**EXERCISE REQUIREMENTS**
Repeat the data in full. Every line must match.

[Opening EXTRACTED MATERIAL section]

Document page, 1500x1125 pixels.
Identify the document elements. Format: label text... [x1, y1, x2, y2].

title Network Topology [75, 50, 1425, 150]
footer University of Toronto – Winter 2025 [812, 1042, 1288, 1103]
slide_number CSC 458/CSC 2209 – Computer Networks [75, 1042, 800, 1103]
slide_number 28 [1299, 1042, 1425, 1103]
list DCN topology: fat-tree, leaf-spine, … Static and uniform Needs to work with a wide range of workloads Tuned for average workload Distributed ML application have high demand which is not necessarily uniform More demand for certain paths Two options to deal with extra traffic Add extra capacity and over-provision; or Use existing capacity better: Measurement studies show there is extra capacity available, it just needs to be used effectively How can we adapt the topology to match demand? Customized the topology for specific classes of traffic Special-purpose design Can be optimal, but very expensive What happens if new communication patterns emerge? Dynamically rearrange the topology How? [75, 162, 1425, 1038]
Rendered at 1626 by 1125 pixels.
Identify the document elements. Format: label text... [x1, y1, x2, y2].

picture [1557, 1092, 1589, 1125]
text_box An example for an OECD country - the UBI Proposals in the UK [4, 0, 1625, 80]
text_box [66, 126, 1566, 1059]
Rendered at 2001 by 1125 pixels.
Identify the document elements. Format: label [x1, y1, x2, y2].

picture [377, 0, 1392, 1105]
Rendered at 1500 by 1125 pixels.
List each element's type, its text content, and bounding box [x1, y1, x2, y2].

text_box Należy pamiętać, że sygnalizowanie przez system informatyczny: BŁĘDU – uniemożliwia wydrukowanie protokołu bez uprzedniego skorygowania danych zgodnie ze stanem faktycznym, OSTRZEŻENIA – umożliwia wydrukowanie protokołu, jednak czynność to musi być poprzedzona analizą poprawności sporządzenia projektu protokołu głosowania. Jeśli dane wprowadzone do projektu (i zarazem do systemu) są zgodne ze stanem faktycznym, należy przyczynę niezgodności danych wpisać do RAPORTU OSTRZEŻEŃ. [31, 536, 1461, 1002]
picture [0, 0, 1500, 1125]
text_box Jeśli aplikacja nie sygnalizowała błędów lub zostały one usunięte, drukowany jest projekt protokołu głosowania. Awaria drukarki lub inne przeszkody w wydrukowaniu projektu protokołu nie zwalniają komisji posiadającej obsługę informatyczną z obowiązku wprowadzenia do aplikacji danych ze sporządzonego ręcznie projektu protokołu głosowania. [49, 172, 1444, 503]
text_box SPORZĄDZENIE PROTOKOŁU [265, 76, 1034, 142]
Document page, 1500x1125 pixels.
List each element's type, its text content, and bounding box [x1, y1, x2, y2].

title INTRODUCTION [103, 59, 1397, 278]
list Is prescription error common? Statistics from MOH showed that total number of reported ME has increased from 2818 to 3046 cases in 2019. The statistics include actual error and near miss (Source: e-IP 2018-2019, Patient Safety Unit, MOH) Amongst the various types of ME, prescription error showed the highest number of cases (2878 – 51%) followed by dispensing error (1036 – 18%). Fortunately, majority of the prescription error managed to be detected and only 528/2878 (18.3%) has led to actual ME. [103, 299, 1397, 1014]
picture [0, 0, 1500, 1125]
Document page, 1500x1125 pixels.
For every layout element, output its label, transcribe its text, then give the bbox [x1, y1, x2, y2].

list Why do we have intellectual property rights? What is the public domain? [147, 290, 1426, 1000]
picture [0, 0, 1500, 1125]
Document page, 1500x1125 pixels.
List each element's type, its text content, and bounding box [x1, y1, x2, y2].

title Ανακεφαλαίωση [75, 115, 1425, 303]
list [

[Closing EXTRACTED MATERIAL section]

**RESULT OF THIS TASK**
Document page, 1500x1125 pixels.
Identify the document elements. Format: label text... [x1, y1, x2, y2].

title Network Topology [75, 50, 1425, 150]
footer University of Toronto – Winter 2025 [812, 1042, 1288, 1103]
slide_number CSC 458/CSC 2209 – Computer Networks [75, 1042, 800, 1103]
slide_number 28 [1299, 1042, 1425, 1103]
list DCN topology: fat-tree, leaf-spine, … Static and uniform Needs to work with a wide range of workloads Tuned for average workload Distributed ML application have high demand which is not necessarily uniform More demand for certain paths Two options to deal with extra traffic Add extra capacity and over-provision; or Use existing capacity better: Measurement studies show there is extra capacity available, it just needs to be used effectively How can we adapt the topology to match demand? Customized the topology for specific classes of traffic Special-purpose design Can be optimal, but very expensive What happens if new communication patterns emerge? Dynamically rearrange the topology How? [75, 162, 1425, 1038]
Rendered at 1626 by 1125 pixels.
Identify the document elements. Format: label text... [x1, y1, x2, y2].

picture [1557, 1092, 1589, 1125]
text_box An example for an OECD country - the UBI Proposals in the UK [4, 0, 1625, 80]
text_box [66, 126, 1566, 1059]
Rendered at 2001 by 1125 pixels.
Identify the document elements. Format: label [x1, y1, x2, y2].

picture [377, 0, 1392, 1105]
Rendered at 1500 by 1125 pixels.
List each element's type, its text content, and bounding box [x1, y1, x2, y2].

text_box Należy pamiętać, że sygnalizowanie przez system informatyczny: BŁĘDU – uniemożliwia wydrukowanie protokołu bez uprzedniego skorygowania danych zgodnie ze stanem faktycznym, OSTRZEŻENIA – umożliwia wydrukowanie protokołu, jednak czynność to musi być poprzedzona analizą poprawności sporządzenia projektu protokołu głosowania. Jeśli dane wprowadzone do projektu (i zarazem do systemu) są zgodne ze stanem faktycznym, należy przyczynę niezgodności danych wpisać do RAPORTU OSTRZEŻEŃ. [31, 536, 1461, 1002]
picture [0, 0, 1500, 1125]
text_box Jeśli aplikacja nie sygnalizowała błędów lub zostały one usunięte, drukowany jest projekt protokołu głosowania. Awaria drukarki lub inne przeszkody w wydrukowaniu projektu protokołu nie zwalniają komisji posiadającej obsługę informatyczną z obowiązku wprowadzenia do aplikacji danych ze sporządzonego ręcznie projektu protokołu głosowania. [49, 172, 1444, 503]
text_box SPORZĄDZENIE PROTOKOŁU [265, 76, 1034, 142]
Document page, 1500x1125 pixels.
List each element's type, its text content, and bounding box [x1, y1, x2, y2].

title INTRODUCTION [103, 59, 1397, 278]
list Is prescription error common? Statistics from MOH showed that total number of reported ME has increased from 2818 to 3046 cases in 2019. The statistics include actual error and near miss (Source: e-IP 2018-2019, Patient Safety Unit, MOH) Amongst the various types of ME, prescription error showed the highest number of cases (2878 – 51%) followed by dispensing error (1036 – 18%). Fortunately, majority of the prescription error managed to be detected and only 528/2878 (18.3%) has led to actual ME. [103, 299, 1397, 1014]
picture [0, 0, 1500, 1125]
Document page, 1500x1125 pixels.
For every layout element, output its label, transcribe its text, then give the bbox [x1, y1, x2, y2].

list Why do we have intellectual property rights? What is the public domain? [147, 290, 1426, 1000]
picture [0, 0, 1500, 1125]
Document page, 1500x1125 pixels.
List each element's type, its text content, and bounding box [x1, y1, x2, y2].

title Ανακεφαλαίωση [75, 115, 1425, 303]
list [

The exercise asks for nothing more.